◆ THE TASK
Among the entries below, please repeat exactly and only the lines from the line containing "drink_bottle [477 478]" to the line containing "hammer [270 533] -> low_shoe [375 318]", both lines included.

◆ RAW DATA
<<<<

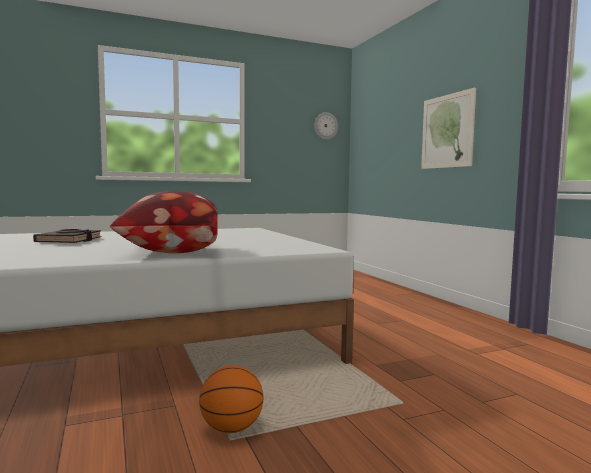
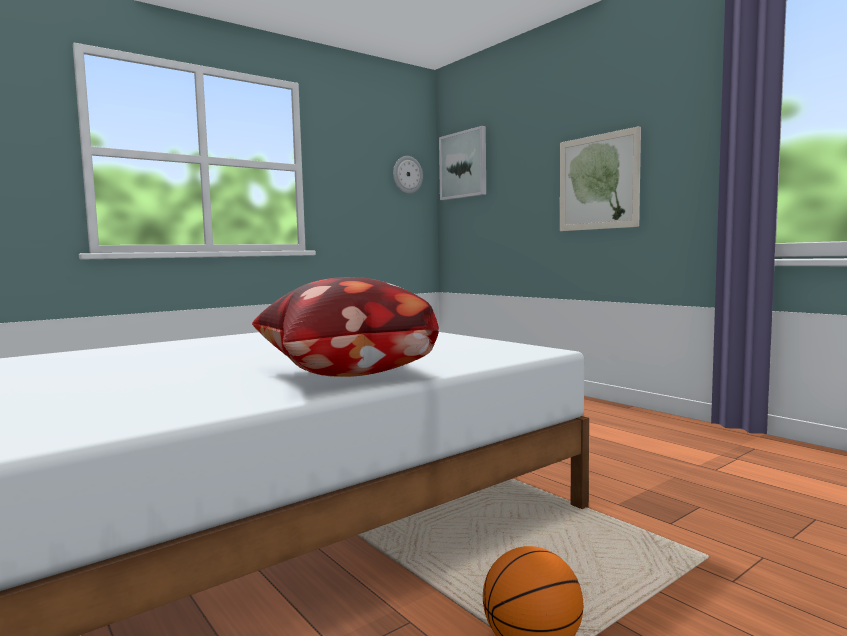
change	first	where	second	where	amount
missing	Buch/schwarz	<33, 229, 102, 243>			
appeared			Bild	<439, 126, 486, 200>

>>>>
<<<<

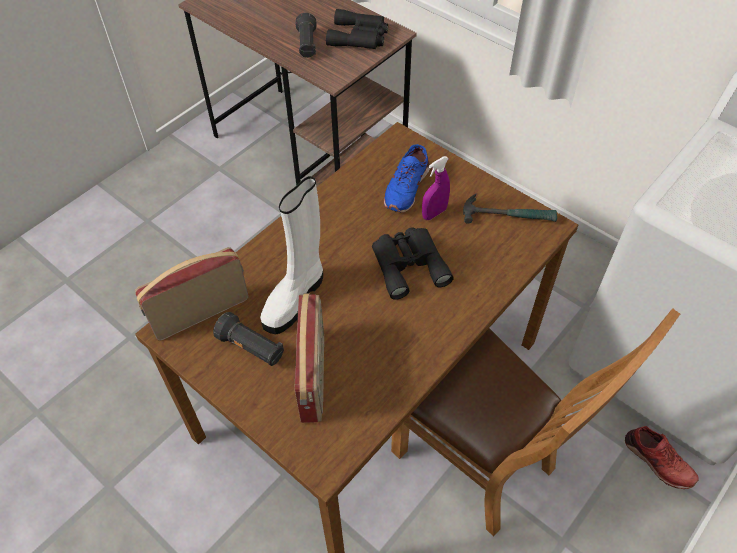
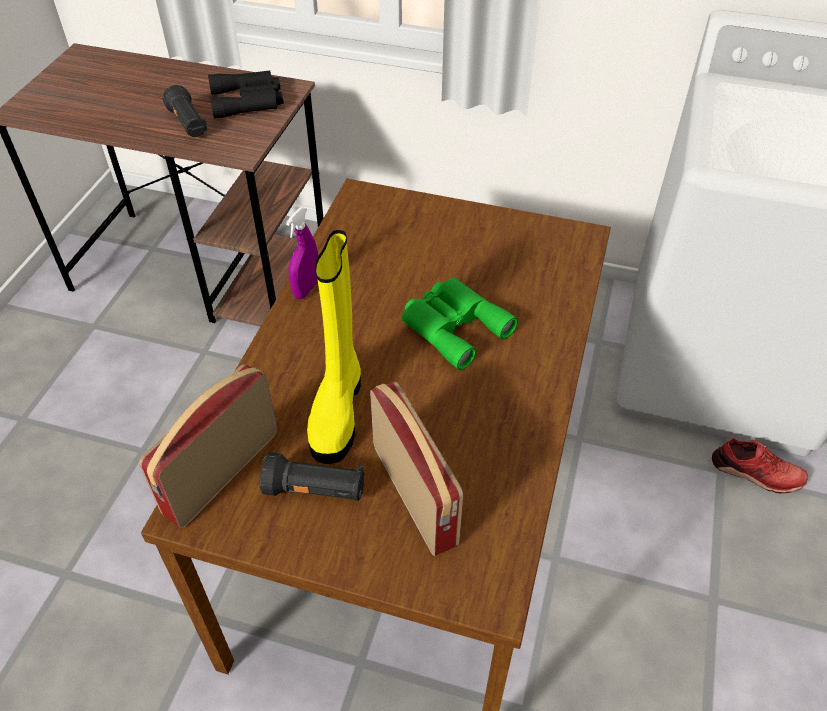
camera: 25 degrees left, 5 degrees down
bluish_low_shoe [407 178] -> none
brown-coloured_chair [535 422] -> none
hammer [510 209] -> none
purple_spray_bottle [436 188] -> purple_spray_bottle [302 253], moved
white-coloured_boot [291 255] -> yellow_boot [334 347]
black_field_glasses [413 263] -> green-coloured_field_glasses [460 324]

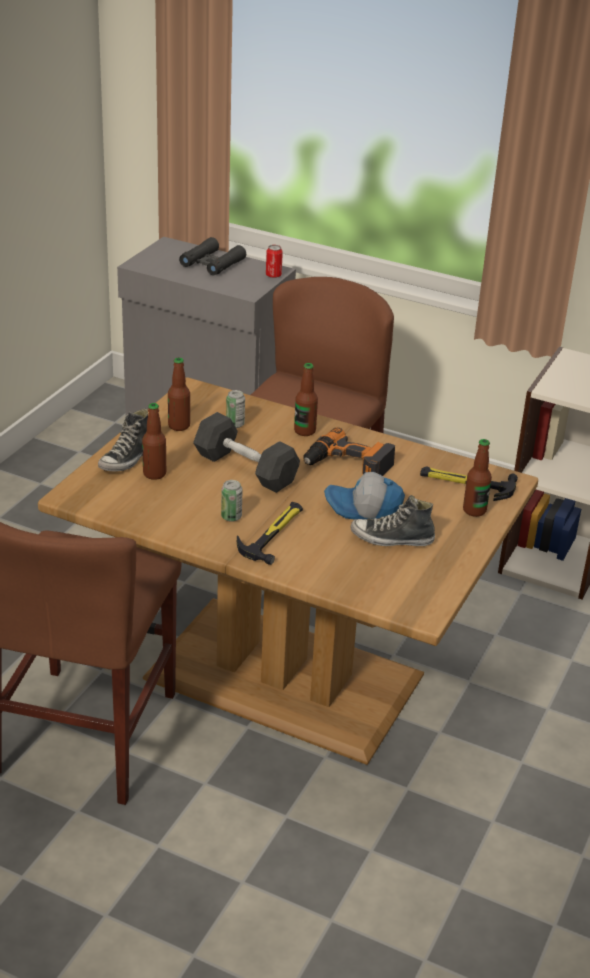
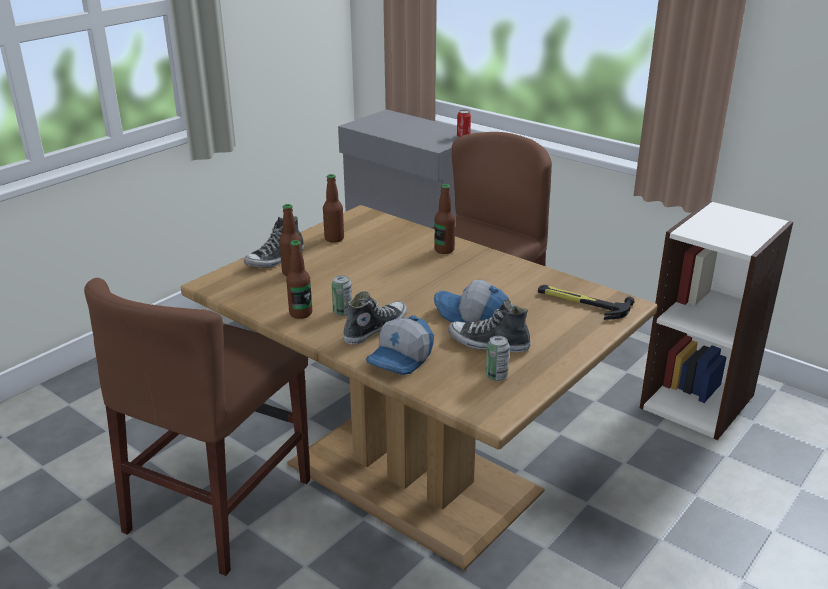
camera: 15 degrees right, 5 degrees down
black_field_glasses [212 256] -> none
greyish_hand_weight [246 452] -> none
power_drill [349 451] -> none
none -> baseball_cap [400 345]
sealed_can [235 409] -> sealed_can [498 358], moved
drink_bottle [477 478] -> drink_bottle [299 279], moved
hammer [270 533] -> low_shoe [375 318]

>>>>
<<<<

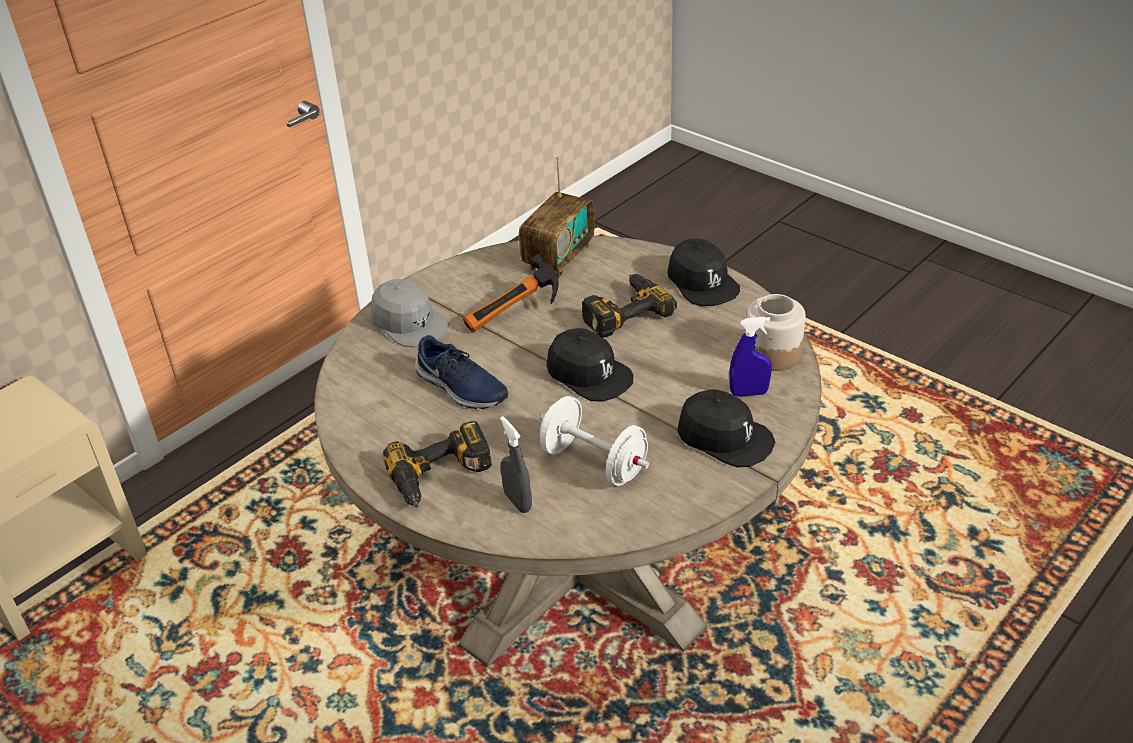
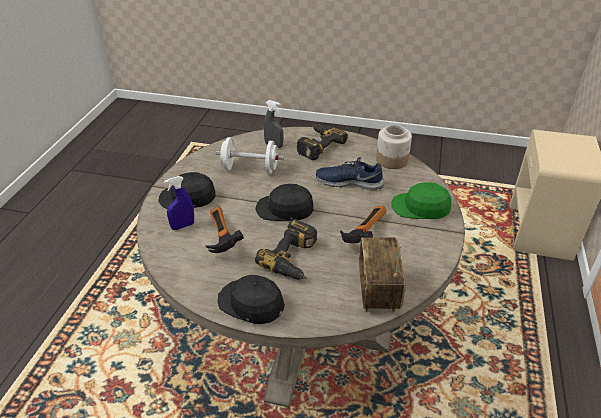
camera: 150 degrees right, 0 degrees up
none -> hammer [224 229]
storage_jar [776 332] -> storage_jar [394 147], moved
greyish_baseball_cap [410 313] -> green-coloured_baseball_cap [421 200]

>>>>

◆ EXPECTED ANSWER
drink_bottle [477 478] -> drink_bottle [299 279], moved
hammer [270 533] -> low_shoe [375 318]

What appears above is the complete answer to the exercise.